[Pitch] Guard/Catch


#1

One of the reasons I like this proposal is at a higher level we are
checking for errors and have the ability to exit early if there is an
error, I think this aligns well with what `guard` represents, at least to
me. Using `try?` effectively ignores the error so if we want convenience we
have to give up accuracy of the error handling.

It also encourages error handling, if we have a function that uses the
result of a throwing function it's very easy to do a `guard` on `try?` and
return a generic error instead of putting the function in a do/catch block.
With this proposal we can easily put the specific error handing in the
catch block.

The proposal does also changes the concept of guard somewhat, where now it
is tied directly to conditionals and `guard/else` is the core concept. The
proposal takes out `guard` as the core of and early exit statement the
result of it failing it up to how we define our handing of it.

The obvious problem is that `guard let` in Swift is closely associated

with

optional unwrapping. The reader is right to expect a non-optional `result`
with `guard let` regardless of the word that comes after conditional
expression.

Yes this does change that idea, but `guard let` is always accompanied by
else, additionally because we also use guard along with other conditionals
`guard x > 0 else {}` there isn't a strong tie of guard to optionals. The
interfered result type is set by the entire line much like `let a = x > 0 ?
"higher" : "lower"`

The nesting and ceremony, to me, were part of Swift’s philosophy of

making error handling explicit. Merging catch blocks into guards saves you
maybe 3-10 lines if you intended to actually handle the error(s), otherwise
this effectively try?’s into a failable pattern match. At which point,
you have to wonder if the error-throwing function you wrote wouldn’t be
better off just returning an Optional if you’re going to discard the
semantic content of the error.

I think this proposal goes beyond convenience as we are stating that we
want the returned value to be at the same scope as code that uses it.
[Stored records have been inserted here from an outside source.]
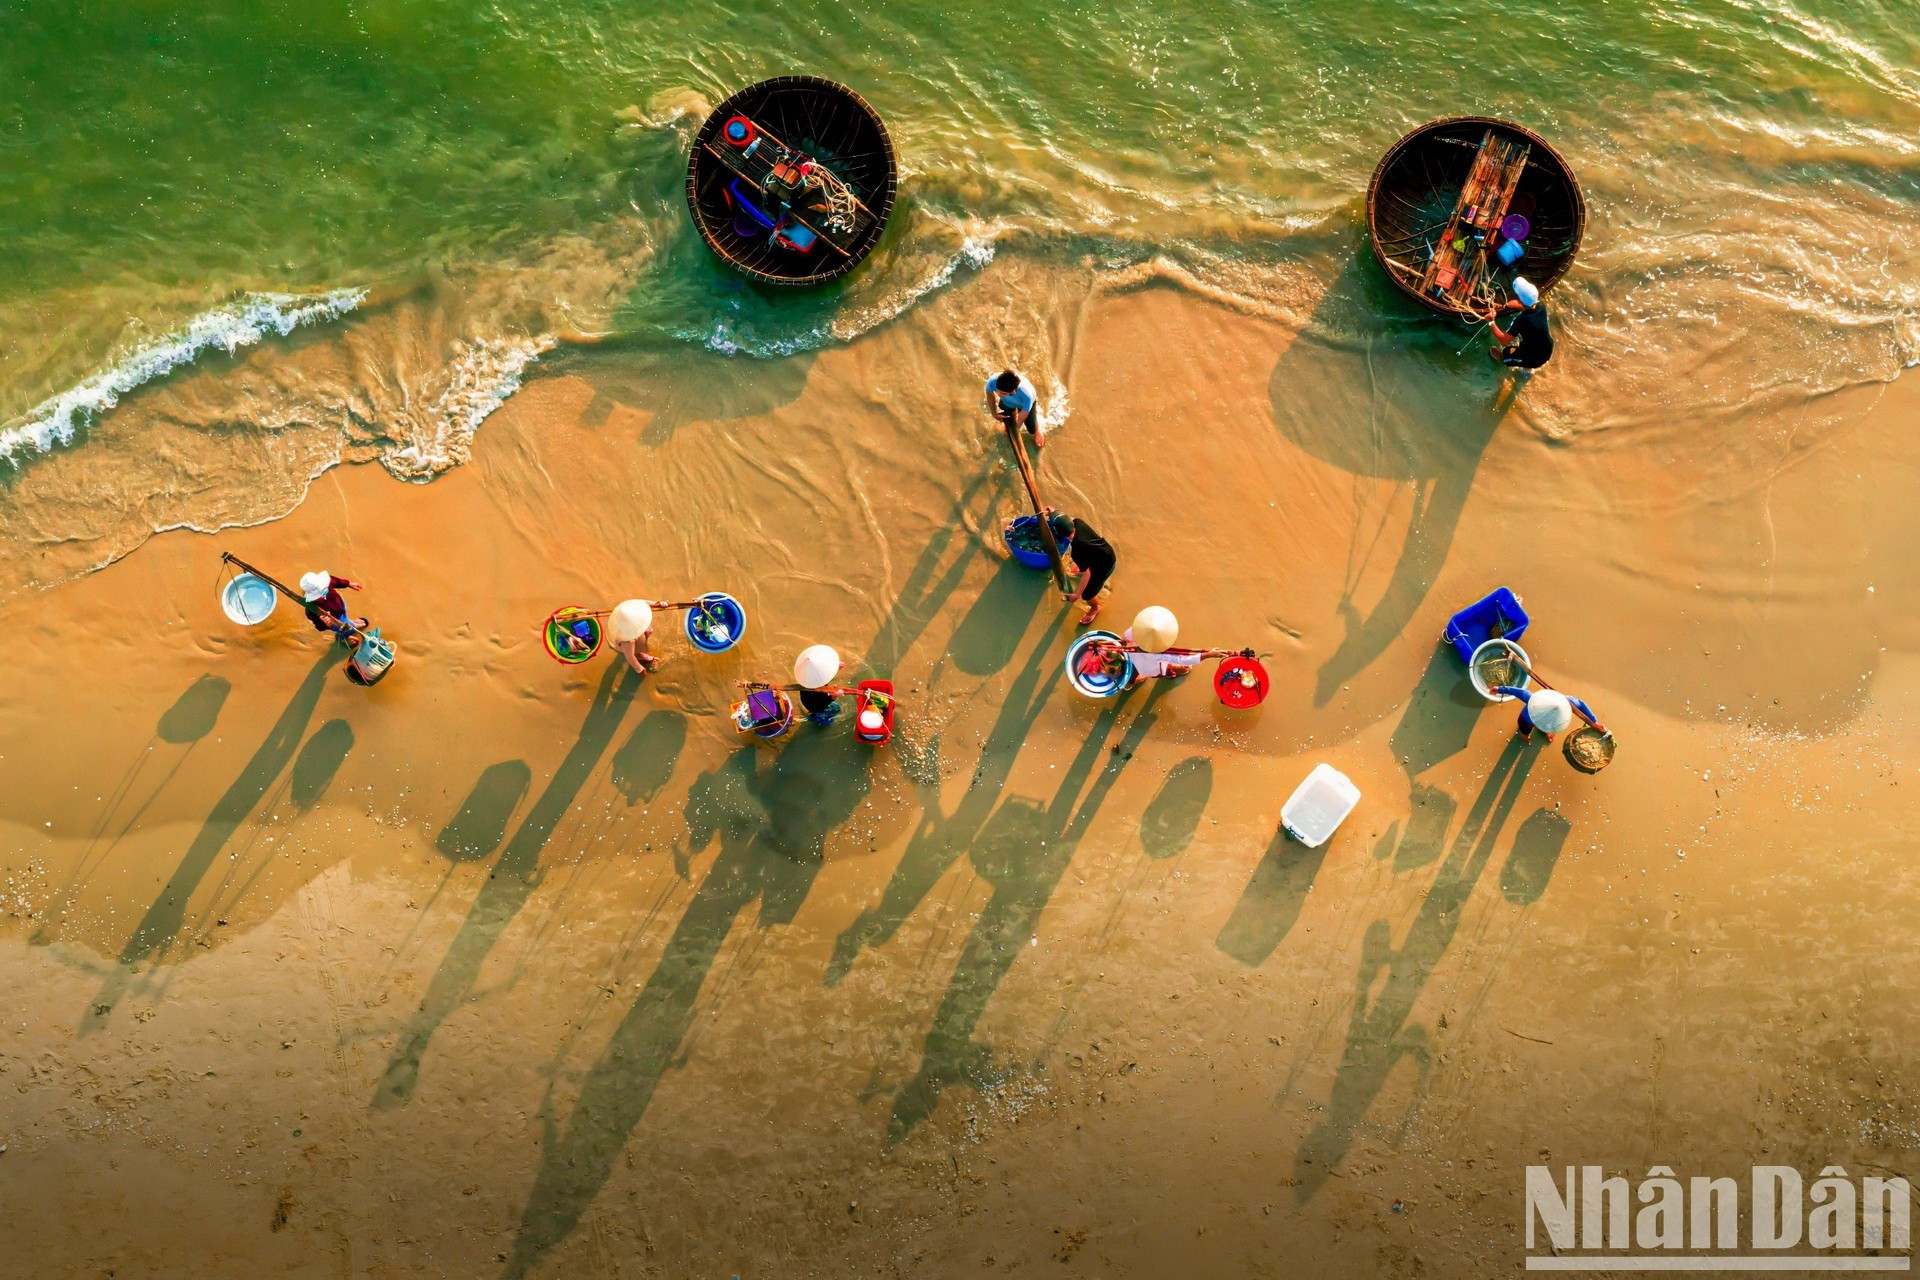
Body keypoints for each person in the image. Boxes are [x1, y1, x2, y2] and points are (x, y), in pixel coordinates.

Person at [1044, 509, 1115, 625]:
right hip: (1105, 550)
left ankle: (1096, 608)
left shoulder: (1077, 551)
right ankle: (1083, 566)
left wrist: (1077, 594)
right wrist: (1052, 512)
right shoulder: (1078, 522)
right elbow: (1068, 519)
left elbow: (1088, 573)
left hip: (1105, 565)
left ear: (1060, 534)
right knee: (1084, 566)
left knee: (1087, 594)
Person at [1492, 684, 1607, 743]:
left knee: (1549, 727)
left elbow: (1581, 704)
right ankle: (1524, 736)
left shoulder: (1566, 703)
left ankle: (1544, 731)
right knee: (1524, 732)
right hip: (1527, 721)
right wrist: (1500, 689)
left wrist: (1594, 722)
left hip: (1549, 723)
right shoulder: (1533, 701)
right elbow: (1518, 692)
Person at [1486, 276, 1553, 370]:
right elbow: (1526, 305)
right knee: (1524, 346)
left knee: (1506, 353)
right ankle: (1526, 364)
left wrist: (1491, 322)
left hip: (1537, 358)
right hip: (1546, 347)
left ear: (1520, 300)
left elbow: (1504, 341)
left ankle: (1514, 365)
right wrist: (1507, 305)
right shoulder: (1540, 305)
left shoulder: (1522, 320)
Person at [985, 369, 1044, 448]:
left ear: (1013, 392)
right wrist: (994, 414)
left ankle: (1037, 431)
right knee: (1002, 411)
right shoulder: (993, 381)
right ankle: (1010, 413)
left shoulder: (1027, 394)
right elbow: (990, 395)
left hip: (1023, 405)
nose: (998, 394)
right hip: (1008, 402)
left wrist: (1014, 431)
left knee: (1031, 429)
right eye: (997, 390)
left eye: (1002, 393)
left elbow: (1024, 414)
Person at [300, 570, 366, 639]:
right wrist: (327, 624)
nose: (327, 590)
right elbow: (319, 627)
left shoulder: (326, 583)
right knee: (349, 629)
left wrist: (348, 584)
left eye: (326, 587)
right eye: (323, 591)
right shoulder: (311, 610)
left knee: (345, 618)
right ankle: (345, 636)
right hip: (335, 621)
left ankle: (348, 622)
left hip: (340, 606)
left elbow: (336, 581)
If we want to save lines we can do that anyway with something like:

func divide(x: Int, y: Int) throws -> Int {...}
let z: Int; do { z = try divide(x: 10, y: 5) } catch {
    print(error)
    return
}

But we always want `z` to be the result of `divide(x:y:)` having it outside
the do/catch looks like we may intend it to be set by something else. With
this proposal we are tying `z` to the result of `divide(x:y:)`.

Another way could be to use a closure

let z:Int? = {
    do {
        return try divide(x: x, y: y)
    } catch {
        print(error)
        return nil
    }
}()

but then we have to use an optional in the case where `divide(x:y:)` does
not return one and adding another check for the optional later.

I think separating guard/else and guard/catch is a great idea because we
wouldn't have the issue of remembering what order else and catch should be
in. We can think about guard as guard/[handler]

The prior thread and in this thread there as been talk of a version without
the `guard`. This feels more like an extension of the try keyword, which
doesn't sound to bad to me. It handles the case of keeping the result in
the current scope, but it just doesn't group code in a exit early style.